■ Prompt 1:
Answer these questions about the propeller coupling insert passage.
(a) What material is the coupling member injection molded from in the preferred embodiment?
(b) What is the inner diameter of coupling member 10 in the preferred embodiment?
(c) According to the passage, who can replace a damaged propeller at sea?

Figure 2 is a detailed drawing of coupling insert 10 accordinq to the first embodiment of the invention. Coupling insert 10 is formed as a cylinder with outer surface 11 and inner surface 12. Extending radially outward from outer surface 11 is a plurality of axially extending splines 13. An axially extending keyway 14 is formed in inner surface 12. The splines 13 are spaced uniformly about the circumference of outer surface 11. No spline is formed in the cylindrical segment opposite keyway 14, however.
In the preferred embodiment, coupling member 10 is injection molded from DuPont ZYTEL. Other materials, such as bronze or aluminum, may be used to match the coupling member material with that of the propeller shaft without departing from the principles of the invention. Some users may prefer a hub made of bronze or aluminum in order to match the construction of the propeller drive shaft. Such a preference would be caused by a desire to avoid the electrochemical effect called electrolysis, which can sometimes occur when dissimilar metals are used in a propeller/shaft environment. While the electrolytic effect will not occur if a hub made of ZYTEL is used, hubs made of other metals may nonetheless be desirable merely because of consumer preferences.
As exemplary dimensions, in the preferred embodiment the inner diameter of coupling member 10 is 76 mm. The wall thickness of member 10 is 11 mm. Splines 13 each extend radially outward 12,7 mm from outer surface 11 and are 3,2 mm thick. Slots 5 in propeller 1 are formed to mate with splines 13. Keyway 14 in coupling member 10 is 22,2 mm wide and is formed to mate with a matching key on the vessel's propeller shaft. Hub 2 and blades 3 may be any dimension desired.
In use, coupling member 10 is secured to the propeller shaft of a vessel by inserting the propeller shaft key (not shown) into the matching keyway 14 in coupling member 10. Propeller 1 is secured to coupling member 10 by inserting splines 13 into the matching slots 5. In this way, existing metal propellers may be replaced with plastic propellers through use of the coupling member of this invention.
If plastic propeller 1 is damaged by striking an underwater object, the lightweight propeller can be replaced either on shore or in the water by sliding the propeller off coupling member 10 and inserting a new propeller in its place. This operation is extremely simple and can be performed at sea, even on the largest vessels, by one or two divers wearing appropriate diving gear. Hence, the need to tow a vessel back to shore for dry docking, as well as the extensive down time need to repair prior art propellers, is greatly reduced or eliminated.

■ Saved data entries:
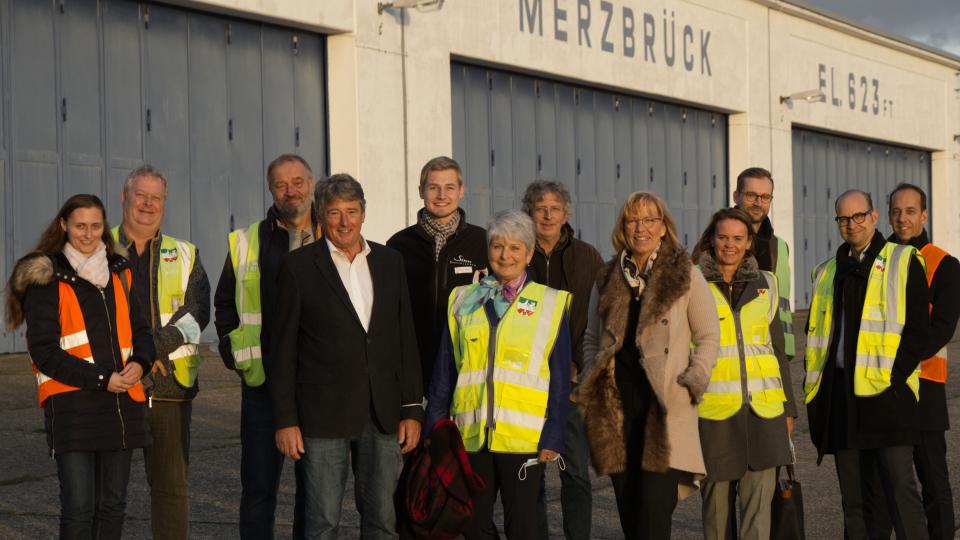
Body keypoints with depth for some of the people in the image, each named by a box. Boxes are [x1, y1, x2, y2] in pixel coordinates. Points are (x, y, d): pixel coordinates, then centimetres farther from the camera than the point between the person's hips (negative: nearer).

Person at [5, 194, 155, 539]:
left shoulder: (119, 273, 13)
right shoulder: (46, 279, -4)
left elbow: (140, 330, 17)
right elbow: (44, 351, -9)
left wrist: (140, 363, -6)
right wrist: (100, 379, -15)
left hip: (121, 404, 6)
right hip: (71, 406, -5)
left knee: (112, 504, 11)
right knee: (78, 507, -10)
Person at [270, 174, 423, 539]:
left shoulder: (390, 262, 9)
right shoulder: (298, 266, -1)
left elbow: (406, 340, 10)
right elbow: (283, 348, -2)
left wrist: (412, 409, 5)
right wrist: (285, 419, -6)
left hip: (383, 413, 3)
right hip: (324, 415, -3)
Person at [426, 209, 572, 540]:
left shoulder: (551, 304, 4)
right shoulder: (463, 301, 11)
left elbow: (559, 379, 2)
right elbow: (443, 373, 11)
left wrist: (553, 437, -4)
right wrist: (435, 430, 6)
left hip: (523, 435, -3)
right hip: (470, 435, 3)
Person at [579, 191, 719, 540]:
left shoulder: (686, 276, 4)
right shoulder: (607, 279, 13)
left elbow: (709, 336, 7)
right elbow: (591, 338, 21)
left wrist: (694, 379, -6)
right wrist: (593, 378, 6)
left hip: (666, 405, -4)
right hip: (618, 404, 4)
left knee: (655, 509, -11)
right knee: (628, 509, 7)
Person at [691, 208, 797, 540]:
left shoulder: (765, 285, 13)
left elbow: (777, 349, 18)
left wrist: (788, 407, 16)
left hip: (763, 411, 2)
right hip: (714, 409, -2)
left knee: (759, 505, -4)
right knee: (716, 496, 4)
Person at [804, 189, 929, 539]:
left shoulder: (903, 262, 3)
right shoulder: (827, 273, 19)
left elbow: (917, 329, -3)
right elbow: (815, 333, 20)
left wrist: (894, 377, -13)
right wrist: (814, 386, 8)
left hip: (887, 391, -5)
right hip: (840, 396, 5)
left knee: (900, 487, -9)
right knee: (853, 494, 8)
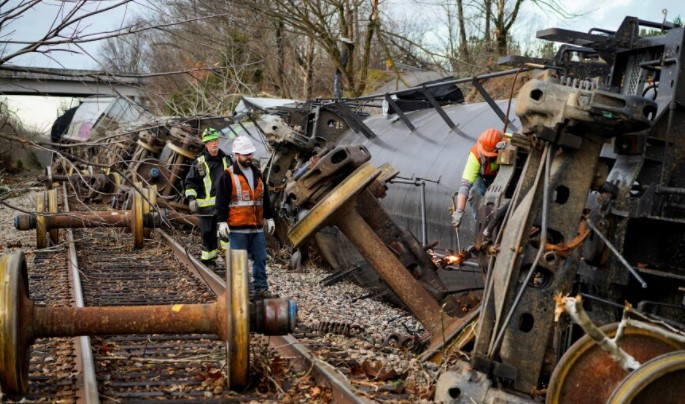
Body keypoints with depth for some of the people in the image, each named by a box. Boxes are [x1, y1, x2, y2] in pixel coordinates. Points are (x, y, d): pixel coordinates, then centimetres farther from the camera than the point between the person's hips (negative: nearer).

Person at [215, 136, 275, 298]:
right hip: (237, 227, -5)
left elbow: (265, 199, 20)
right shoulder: (228, 176, -4)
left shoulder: (258, 174, 14)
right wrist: (222, 222, -12)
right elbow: (221, 201, -6)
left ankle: (261, 288, 14)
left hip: (257, 226, 5)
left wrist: (269, 218, 17)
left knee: (260, 258, 6)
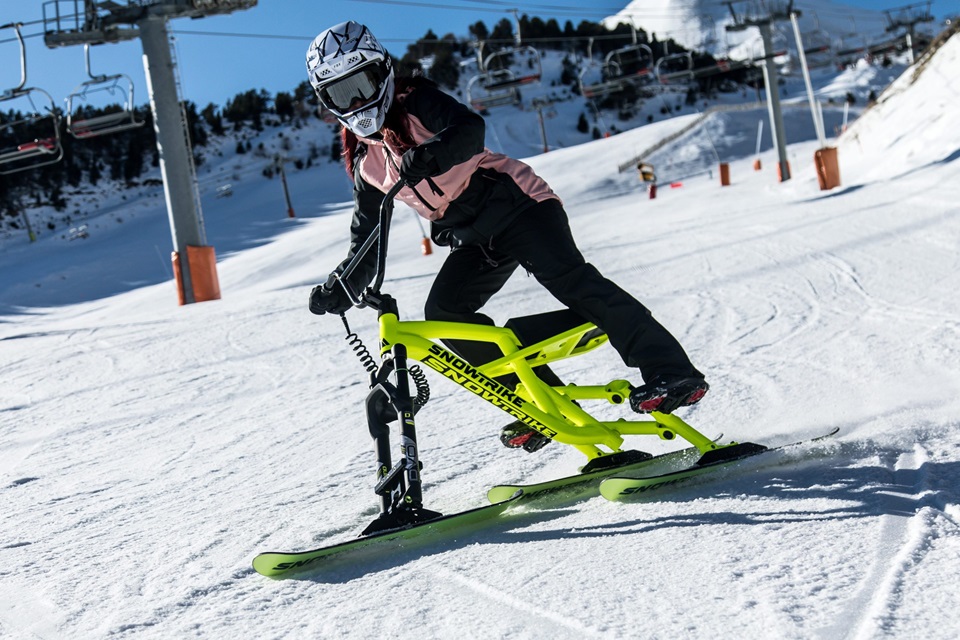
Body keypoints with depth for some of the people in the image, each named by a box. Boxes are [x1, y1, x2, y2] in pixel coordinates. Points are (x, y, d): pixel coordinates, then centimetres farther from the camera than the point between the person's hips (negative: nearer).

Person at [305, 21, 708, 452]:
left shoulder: (415, 102, -6)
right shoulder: (363, 161, 11)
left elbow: (469, 129, -27)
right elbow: (366, 239, 17)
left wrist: (428, 154, -44)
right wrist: (339, 287, 4)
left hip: (516, 203, -7)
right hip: (474, 241, 7)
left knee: (567, 278, -25)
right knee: (443, 313, -12)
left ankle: (671, 371, -29)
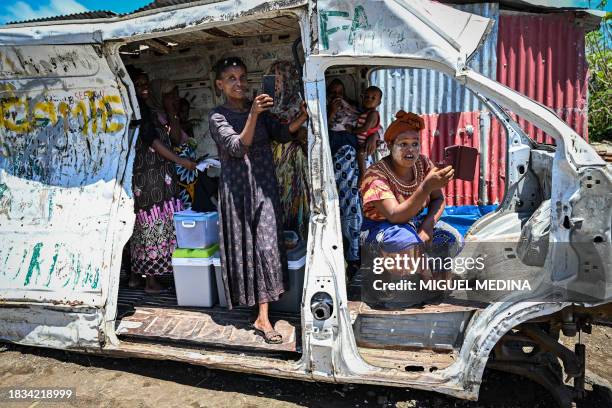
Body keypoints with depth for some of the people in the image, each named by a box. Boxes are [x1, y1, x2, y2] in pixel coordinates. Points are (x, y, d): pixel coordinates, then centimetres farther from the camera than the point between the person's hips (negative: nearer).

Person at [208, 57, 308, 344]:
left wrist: (303, 117, -15)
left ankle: (263, 318, 1)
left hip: (264, 183, 3)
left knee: (266, 244, -3)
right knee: (244, 242, 6)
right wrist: (253, 115, -30)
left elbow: (281, 135, 2)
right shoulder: (218, 117, -4)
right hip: (237, 187, -3)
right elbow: (238, 147, -19)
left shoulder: (258, 108, 9)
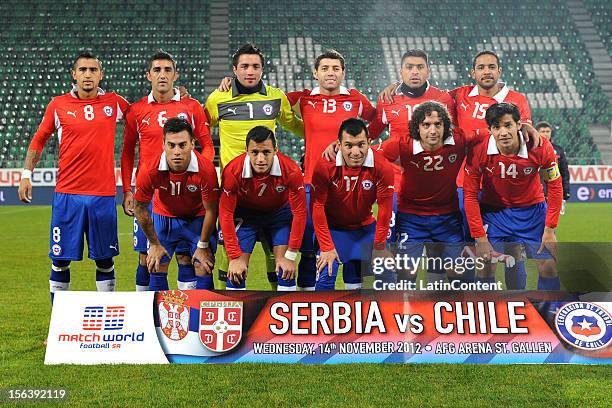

■ Prompt 2: Please extract these lines from the saved data entries, unchanged: begin at the line that has "left knee: (759, 505, -4)" and stop after the line that has "right knee: (853, 494, 8)".

■ Task solution 1:
(a) DuPont ZYTEL
(b) 76 mm
(c) One or two divers wearing appropriate diving gear

■ Task solution 2:
left knee: (759, 505, -4)
right knee: (716, 496, 4)
Person at [804, 189, 929, 539]:
left shoulder: (903, 262, 3)
right shoulder: (827, 273, 19)
left elbow: (917, 329, -3)
right elbow: (815, 333, 20)
left wrist: (894, 377, -13)
right wrist: (814, 386, 8)
left hip: (887, 391, -5)
right hip: (840, 396, 5)
left knee: (900, 487, -9)
right knee: (853, 494, 8)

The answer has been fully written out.